Moving forward, podcasting will evolve thanks to ongoing experimentation by content creators. “That’s what’s happening now,” said Ted Schadler of Forrester Research, a technology and market research company. According to Schadler, there will also be disillusionment with podcasts--people may discover that the thrill wears off and they don’t have time to listen to them. "Then there will be value-driven adoption, where consumers find and regularly listen to things that they truly value and can’t get any other way," he said.
Lewin, of PodcastingNews.com, believes podcasting will keep growing until broadcasters look at podcasting first and radio as an afterthought. "Podcasts can make money from Internet distribution in addition to radio distribution," she said.
Anything can be recorded through podcasts, which may draw some red flags.

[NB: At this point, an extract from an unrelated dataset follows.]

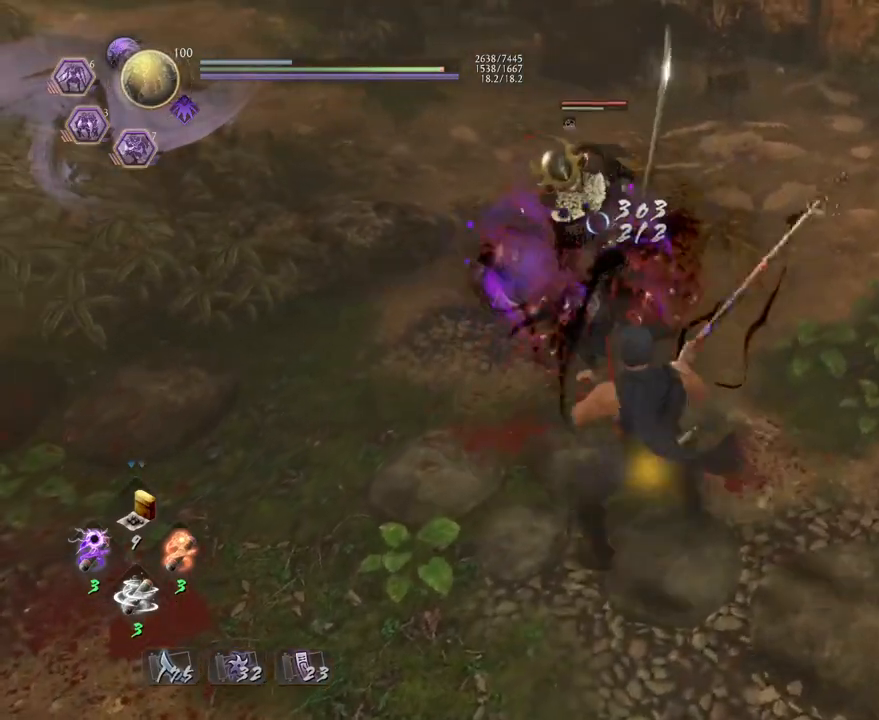
{"buttons": [], "left_stick": "center", "right_stick": "center", "events": [[150, "R1", "down"], [183, "TRIANGLE", "down"], [283, "R1", "up"], [283, "TRIANGLE", "up"]]}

The FCC does not regulate podcasts and some material that comes through may be offensive. Some observers believe podcasting is a vehicle for free speech and unlikely to be regulated.
“With podcasts, the notion of political free speech is clear: Podcasts, like blogs, are a powerful and global distribution network for political commentary," said Forrester's Schadler.
Understandably, this is a contentious issue. In August, Pod Show Inc., launched the PodSafe Music Network. An independent online community, PodSafe Music Network connects artists, podcasters, and users in an environment where music can be used royalty-free and free of restrictions imposed by the recording industry.
How long podcasting remains free of FCC oversight and the long arm of the recording industry and other interests remains to be seen.